Foster + Partners design for the UAE pavilion at the 2010 Shanghai Expo has broken ground. Drawing inspiration from the form of a sand dune, the pavilion is a reference to this symbolic feature of the desert landscape shared by each of the seven emirates.
The landscape and climate of the UAE are integral to Emirati culture. Like a sand dune, the pavilion appears rough and textured on the side that bears the full force of the wind and smooth on the other side. The northern elevation is more porous to admit natural light, while the southern elevation has a solid façade, to minimise solar gain. A stainless steel skin, treated to appear golden, encloses the jewel-like shell.
The complex structure is a triangulated lattice of flat stainless steel panels, joined by adjustable nodes, which are designed to enable the pavilion to be demounted on site and constructed quickly and economically. The peak rises to 20 metres in height and it is entered via a glazed lip at the pavilions base. Light penetrates the buildings business centre and VIP area through glazed vertical strips, which illuminate the pavilion from within by night. Internally, the fit out by Ralph Applebaum Associates offers an interactive experience, and a dynamic lighting design will reveal the exposed lattice shell of the structure.
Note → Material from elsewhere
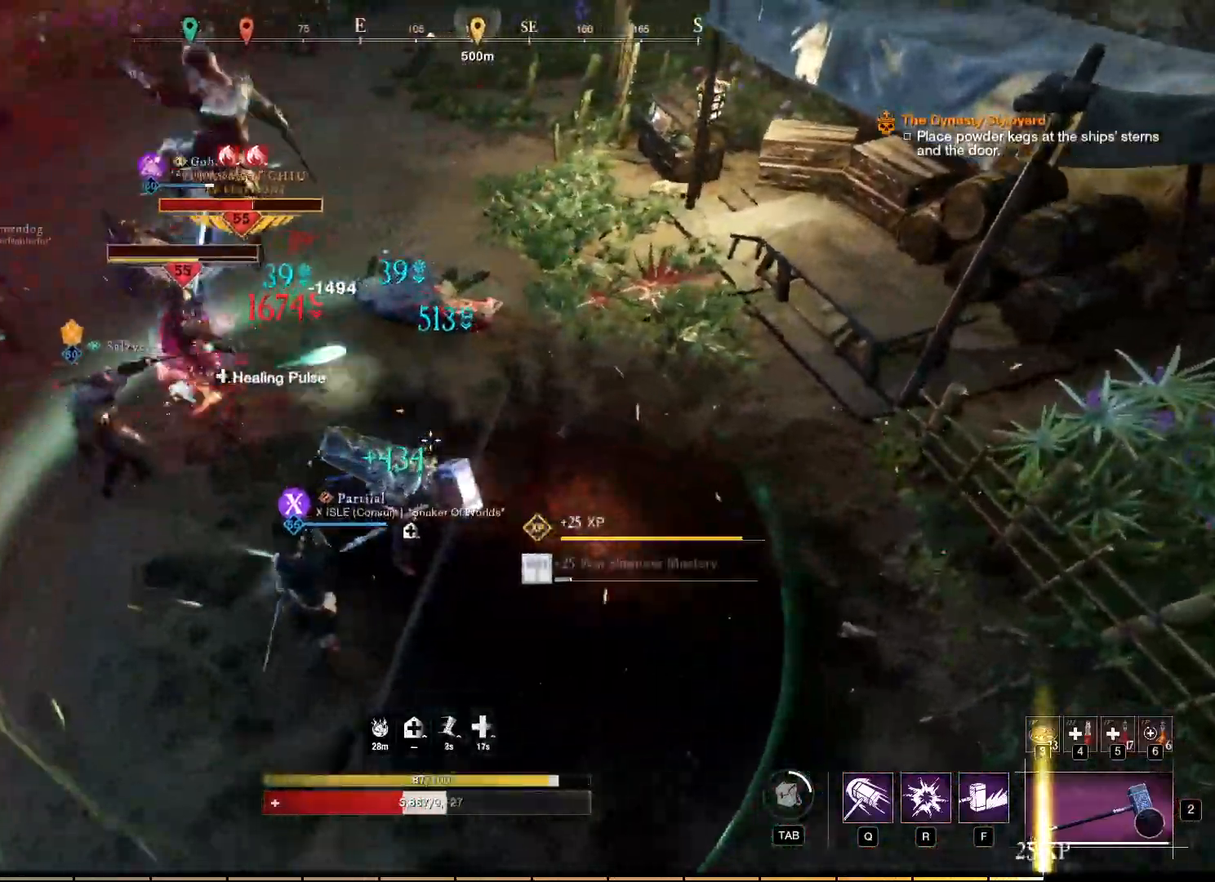
{"keys": ["d"], "mouse": [], "events": [[17, "mouse_right", "up"], [250, "d", "down"]]}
With capacity for 450 people and enclosing 3,000 square metres of exhibition space, the pavilion is one of the largest structures to be built for the 2010 Shanghai Expo and will highlight the UAEs progressive stance on sustainability. Responding to the Expos Better Cities, Better Lives theme, the pavilion will showcase projects such as the Masdar Initiative, a new 6 million square metre carbon neutral zero waste community in Abu Dhabi, intended to become a centre for the development of new ideas for energy production.
Senior Partner, Gerard Evenden, said of the project:
The cities of the UAE rise from the desert and the pavilion will similarly emerge to form a natural counterpoint to Shanghais urban landscape. Like a sand dune, it is oriented to the direction of the wind and is a powerful example of an organic and highly effective passive environmental design.